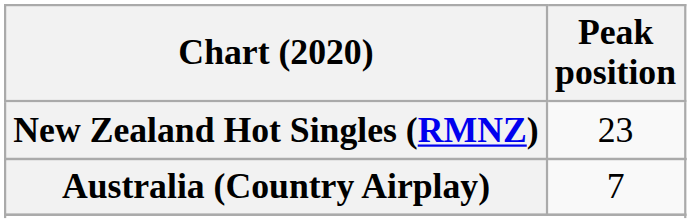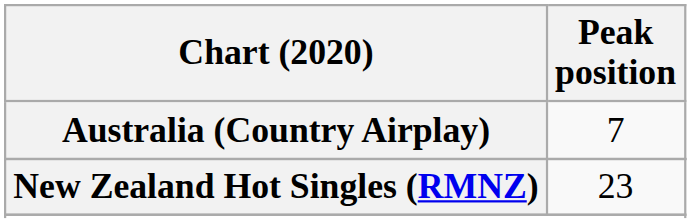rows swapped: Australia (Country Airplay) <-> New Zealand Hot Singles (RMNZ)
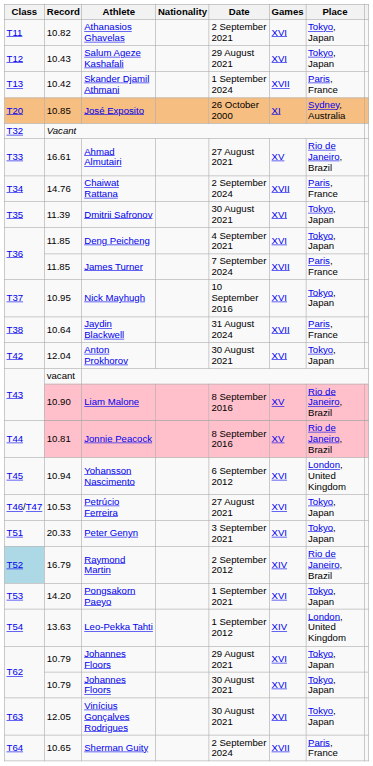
--
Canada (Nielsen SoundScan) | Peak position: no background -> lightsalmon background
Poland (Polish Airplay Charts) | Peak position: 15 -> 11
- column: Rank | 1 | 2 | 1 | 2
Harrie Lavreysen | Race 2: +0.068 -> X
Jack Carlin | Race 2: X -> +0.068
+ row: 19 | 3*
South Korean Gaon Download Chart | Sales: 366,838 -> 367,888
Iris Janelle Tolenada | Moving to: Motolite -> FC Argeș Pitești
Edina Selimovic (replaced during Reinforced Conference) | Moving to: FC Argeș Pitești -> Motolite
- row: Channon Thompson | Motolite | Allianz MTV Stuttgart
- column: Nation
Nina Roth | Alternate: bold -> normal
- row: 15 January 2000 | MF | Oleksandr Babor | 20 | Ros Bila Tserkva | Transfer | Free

■ **EXERCISE DIRECTIONS**:
Reproduce word for word the item lines above, starting at the line that contains "Canada (Nielsen SoundScan)" and ending at the line that contains "- row: 15 January", with both of those lines included.

■ **SOLUTION**:
Canada (Nielsen SoundScan) | Peak position: no background -> lightsalmon background
Poland (Polish Airplay Charts) | Peak position: 15 -> 11
- column: Rank | 1 | 2 | 1 | 2
Harrie Lavreysen | Race 2: +0.068 -> X
Jack Carlin | Race 2: X -> +0.068
+ row: 19 | 3*
South Korean Gaon Download Chart | Sales: 366,838 -> 367,888
Iris Janelle Tolenada | Moving to: Motolite -> FC Argeș Pitești
Edina Selimovic (replaced during Reinforced Conference) | Moving to: FC Argeș Pitești -> Motolite
- row: Channon Thompson | Motolite | Allianz MTV Stuttgart
- column: Nation
Nina Roth | Alternate: bold -> normal
- row: 15 January 2000 | MF | Oleksandr Babor | 20 | Ros Bila Tserkva | Transfer | Free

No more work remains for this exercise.